Tuesday 18 June 2013

FILL THE VOID - Review By Greg Klymkiw - The rich, vibrant backdrop of Tel Aviv's strict Orthodox Hasidic Haredi community yields the first great movie love story of the new millennium and a bona fide contemporary masterpiece. In release via Mongrel Media, this is a movie that's NOT TO BE MISSED. See it in a movie theatre on a big screen. In terms of its canvas, the film's humanity deserves to be experienced in the temple that is, the cinema.


Fill The Void (2012) *****
Dir. Rama Burshtein
Starring: Hadas Yaron, Yiftach Klein, Irit Sheleg, Chaim Sharir, Razia Israely, Hila Feldman, Renana Raz

Review By Greg Klymkiw

In a time when selfish personal needs are placed above those of tradition, culture and the preservation of the nuclear family unit, it's a genuine blessing to see a motion picture like Fill The Void which focuses so deeply and intensely upon a modern community steadfastly adhering to an ages-old way of life. That the film is one of the most beautifully written and delicately directed love stories in at least a decade - probably longer - is a testament to the great poetic qualities of filmmaker Rama Burshtein.

Like all great films, its surface is relatively simple, but as such, yields complexities and layers that augment this already enriching family drama. Shira (Hadas Yaron) is 18 years old and her family, members of the strict Orthodox Haredi community, has endeavoured to put together a perfect match for her husband-to-be and when she catches a glimpse of the bright, handsome young man selected to be her eventual life partner, she's thrilled beyond belief.

To add to her joy, it is Purim and her father, the venerable Rabbi Aharon (Chaim Sharir) is granting audience with family, friends and community in his patriarchal domicile - paying tribute by requesting their greatest needs and the good Rabbi granting them the practical means of attaining it. Shira's gorgeously radiant sister Esther (Renana Raz) is pregnant and her handsome, kind-hearted husband Yochay (Yiftach Klein) are in attendance for the festivities. Their undying love for each other is movingly and privately reaffirmed within the crowded family home.

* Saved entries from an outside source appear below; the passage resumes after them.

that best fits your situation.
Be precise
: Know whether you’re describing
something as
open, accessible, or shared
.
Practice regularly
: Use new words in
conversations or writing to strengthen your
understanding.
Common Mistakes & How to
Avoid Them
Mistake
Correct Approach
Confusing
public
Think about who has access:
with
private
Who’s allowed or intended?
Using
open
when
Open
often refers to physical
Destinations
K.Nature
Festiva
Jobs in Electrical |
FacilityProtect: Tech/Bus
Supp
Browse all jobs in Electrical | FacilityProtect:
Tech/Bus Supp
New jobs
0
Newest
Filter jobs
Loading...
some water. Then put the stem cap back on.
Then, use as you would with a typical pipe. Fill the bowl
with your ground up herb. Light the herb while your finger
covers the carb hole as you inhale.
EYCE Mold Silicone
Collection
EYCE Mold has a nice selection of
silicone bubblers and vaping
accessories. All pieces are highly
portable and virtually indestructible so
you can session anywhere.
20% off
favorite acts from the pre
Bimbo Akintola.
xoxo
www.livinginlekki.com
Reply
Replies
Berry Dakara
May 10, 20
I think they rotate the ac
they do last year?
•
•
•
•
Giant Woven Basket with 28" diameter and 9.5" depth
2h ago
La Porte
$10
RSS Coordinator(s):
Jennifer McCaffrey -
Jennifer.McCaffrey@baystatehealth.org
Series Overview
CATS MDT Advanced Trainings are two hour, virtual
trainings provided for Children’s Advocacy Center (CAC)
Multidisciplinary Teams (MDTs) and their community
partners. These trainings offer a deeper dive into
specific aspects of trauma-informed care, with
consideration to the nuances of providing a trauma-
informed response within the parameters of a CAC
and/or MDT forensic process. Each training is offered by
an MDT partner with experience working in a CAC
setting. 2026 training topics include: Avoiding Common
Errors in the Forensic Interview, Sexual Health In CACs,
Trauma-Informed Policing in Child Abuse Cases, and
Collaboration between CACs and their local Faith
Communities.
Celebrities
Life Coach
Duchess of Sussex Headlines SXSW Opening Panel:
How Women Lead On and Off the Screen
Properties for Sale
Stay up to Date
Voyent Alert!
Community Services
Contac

The only spanner in the works appears to be the unmarried Frieda (Hila Feldman) who loves the family dearly, but also harbours jealousy and resentment that she is still without a match and terrified she will become an old maid. This, however, is not enough to spoil this time of celebration, prayer and song. Happiness abounds.

Sadly, into this bliss, tragedy of the most unexpected and devastating kind strikes. The family is faced with an emptiness and sorrow that is exacerbated by the conundrum of what to do about all the marriage plans in the works that have been seriously thrown out of whack by the calamitous events that have befallen them. And it is young, hopeful Shira who is faced with the greatest challenge of all - to maintain family purity, lineage and the very ties that bind - all of which are potentially convenient for everyone but herself and most of all, with the very real possibility that all her hopes and dreams will be forever altered, if not completely shattered.

Fill The Void becomes one of the most universal and moving of all love stories - rooted as it is in the notion of a greater good - sacrifice.


Burshtein's screenplay is both literate and passionate. She's provided herself with a first-rate template to direct a film of great power. Like the conservative community she trains her lens upon, she forces herself to stay within their world as closely as possible with mostly interior scenes, often in closeup and with a look that is warm, sumptuous, gorgeously composed and lit - all reflective of an insular world that beats on in spite of an outside secular and modern world. Her pacing is meticulous in its fluidity or rather, she seems in such complete control of the slow, deliberate nature of how life unfolds that we never feel like she's self-indulgently plodding along to maintain "reality", but instead creates a slow, delicate series of ebbs and flows that build to a crescendo of passion and emotion.

It is one of the few contemporary pieces of cinema that soars in ways the medium, at its core, has the potential to do when its exploited artistically in ways it seldom is - a medium that is more often squandered instead of being nurtured and valued for the great gifts it can bestow upon mankind.

Burshtein has created what might be one of our few modern masterpieces. Not a frame seems out of place, not a line of dialogue seems false, not a single performance achieves less than the miraculous.


Fill The Void does indeed fill a void. It's a movie we desperately need in these times - a film that explores both the pitfalls and joys of tradition, but at the same time, exposing how tradition can indeed be a beautiful part of existence when it is mediated and tempered by those, like the character of Shira, who allow the indomitability of her intellect, reason and spirit to seek what is ultimately her own happiness and fulfilment - one that is as inclusive of herself as it is of those around her.

Given that this is a film about a community in which marriage is the highest and holiest aspiration for women, Burshtein might have actually crafted one of the most feminist films in recent movie history. At its most basic level, though, it's a film so full of joy, sadness, humour and romance, that it puts most films about love, family and tradition to shame.

A masterpiece? I'd say so.

"Fill The Void" is in theatrical release via Mongrel Media.